### Study material ###
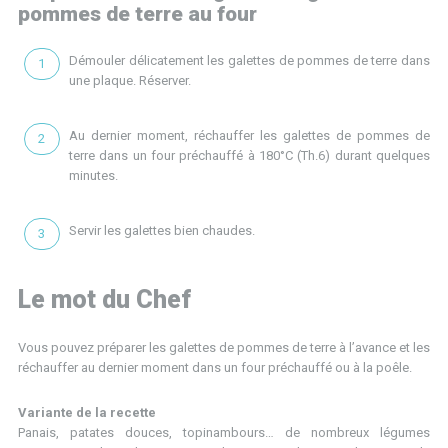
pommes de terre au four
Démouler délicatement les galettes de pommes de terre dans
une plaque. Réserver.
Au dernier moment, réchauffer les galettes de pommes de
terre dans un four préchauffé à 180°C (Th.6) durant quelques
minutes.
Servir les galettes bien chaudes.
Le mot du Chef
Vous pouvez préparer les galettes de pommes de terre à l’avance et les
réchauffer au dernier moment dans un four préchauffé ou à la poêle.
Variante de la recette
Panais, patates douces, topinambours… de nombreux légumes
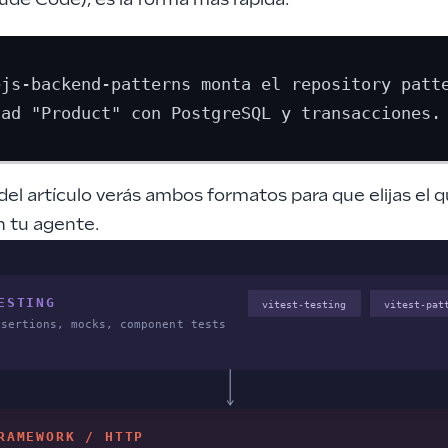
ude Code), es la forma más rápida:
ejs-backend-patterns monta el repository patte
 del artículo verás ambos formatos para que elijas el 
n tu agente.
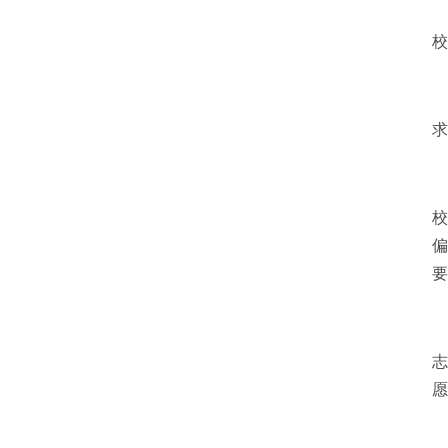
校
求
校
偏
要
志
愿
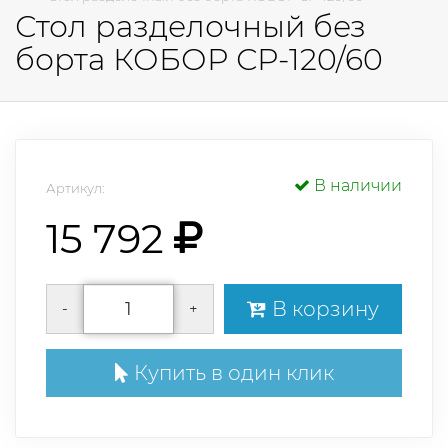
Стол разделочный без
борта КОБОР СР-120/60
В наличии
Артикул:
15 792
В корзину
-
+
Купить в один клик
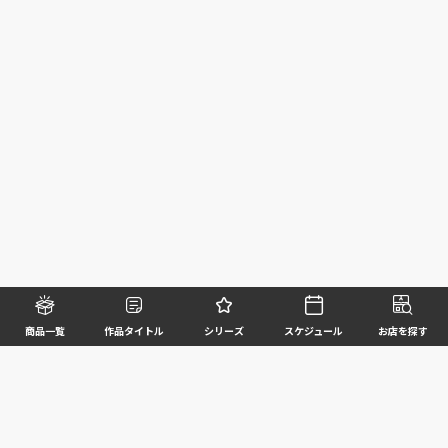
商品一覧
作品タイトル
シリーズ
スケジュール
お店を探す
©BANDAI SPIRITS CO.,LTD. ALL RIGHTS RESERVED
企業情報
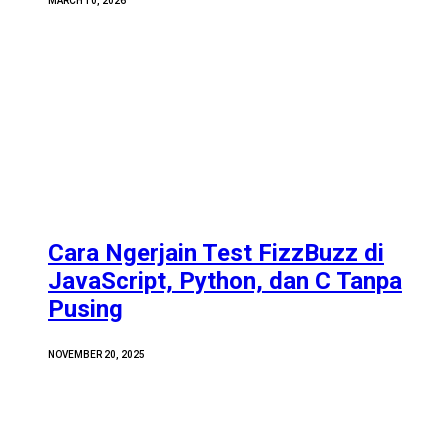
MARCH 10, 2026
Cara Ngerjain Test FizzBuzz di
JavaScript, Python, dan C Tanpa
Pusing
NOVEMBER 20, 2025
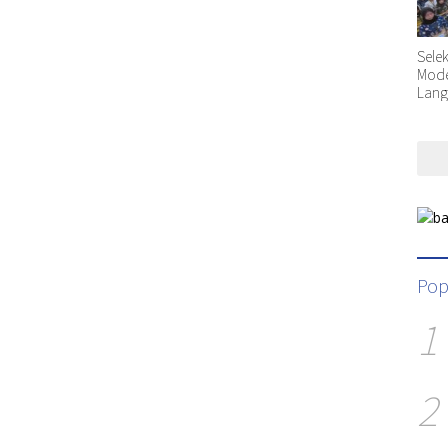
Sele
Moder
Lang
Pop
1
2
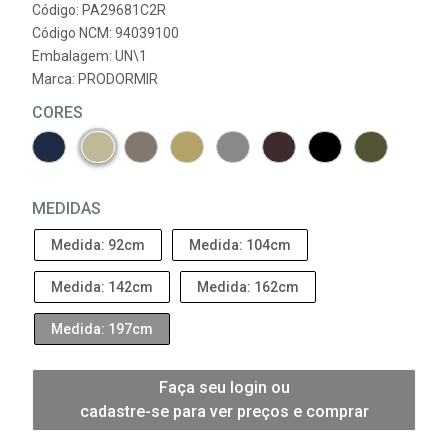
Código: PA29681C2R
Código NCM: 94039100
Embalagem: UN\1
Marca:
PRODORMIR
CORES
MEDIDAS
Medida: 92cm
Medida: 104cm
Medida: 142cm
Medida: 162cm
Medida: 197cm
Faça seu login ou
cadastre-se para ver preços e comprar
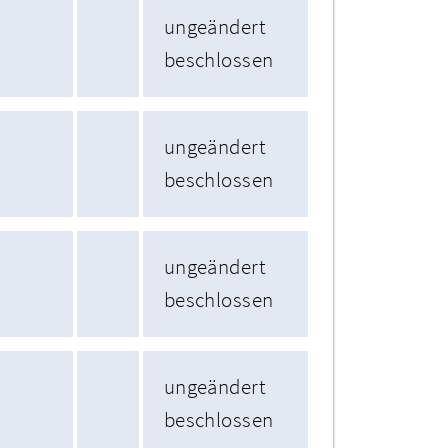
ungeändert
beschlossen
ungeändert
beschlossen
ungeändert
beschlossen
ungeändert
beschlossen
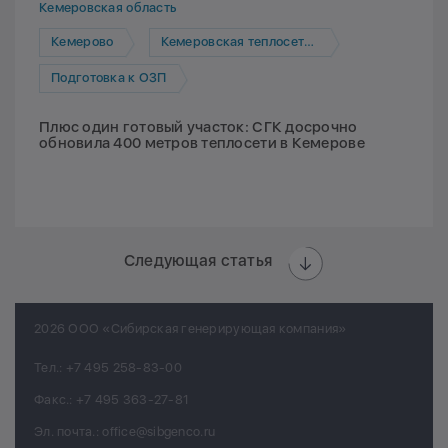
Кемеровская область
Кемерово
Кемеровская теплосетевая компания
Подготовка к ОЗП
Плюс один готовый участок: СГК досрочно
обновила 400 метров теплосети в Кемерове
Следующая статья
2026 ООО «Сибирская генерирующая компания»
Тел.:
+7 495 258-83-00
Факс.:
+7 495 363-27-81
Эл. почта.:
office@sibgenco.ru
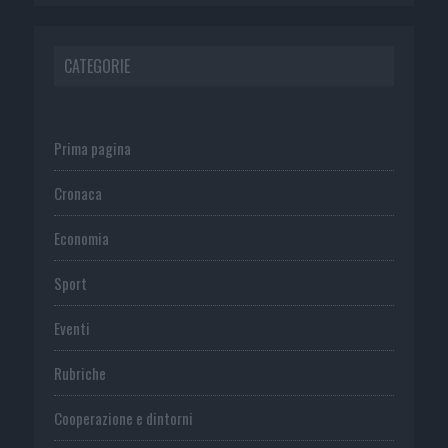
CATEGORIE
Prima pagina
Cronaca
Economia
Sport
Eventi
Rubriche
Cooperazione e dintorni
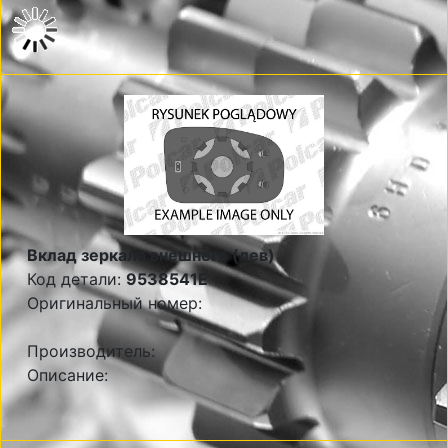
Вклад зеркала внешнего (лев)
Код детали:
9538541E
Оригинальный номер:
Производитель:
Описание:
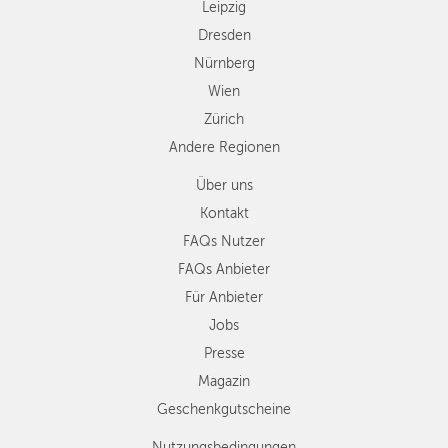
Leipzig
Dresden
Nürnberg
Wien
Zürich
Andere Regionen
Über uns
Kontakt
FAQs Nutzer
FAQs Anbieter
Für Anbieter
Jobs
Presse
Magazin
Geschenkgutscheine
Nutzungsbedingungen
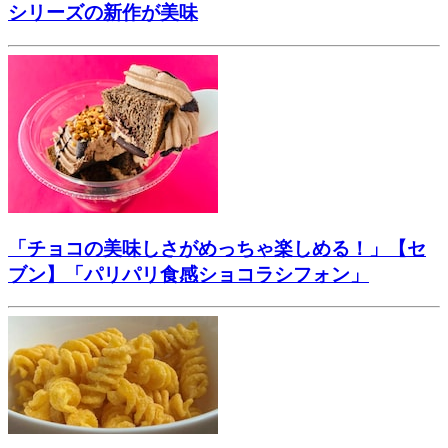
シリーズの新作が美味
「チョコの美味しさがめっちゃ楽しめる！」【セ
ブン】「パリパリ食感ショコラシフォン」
###
- Job -
Set down, exactly as written above, each line from the one with "n tu agente." through the one with "Плюс один готовый участок: СГК досрочно", and skip the pictures.

- Task solution -
n tu agente.
校
求
校
偏
要
志
愿
Стол разделочный без
борта КОБОР СР-120/60
В наличии
Артикул:
15 792
В корзину
-
+
Купить в один клик
商品一覧
作品タイトル
シリーズ
スケジュール
お店を探す
©BANDAI SPIRITS CO.,LTD. ALL RIGHTS RESERVED
企業情報
MARCH 10, 2026
Cara Ngerjain Test FizzBuzz di
JavaScript, Python, dan C Tanpa
Pusing
NOVEMBER 20, 2025
Sele
Moder
Lang
Pop
1
2
Código: PA29681C2R
Código NCM: 94039100
Embalagem: UN\1
Marca:
PRODORMIR
CORES
MEDIDAS
Medida: 92cm
Medida: 104cm
Medida: 142cm
Medida: 162cm
Medida: 197cm
Faça seu login ou
cadastre-se para ver preços e comprar
ungeändert
beschlossen
ungeändert
beschlossen
ungeändert
beschlossen
ungeändert
beschlossen
Кемеровская область
Кемерово
Кемеровская теплосетевая компания
Подготовка к ОЗП
Плюс один готовый участок: СГК досрочно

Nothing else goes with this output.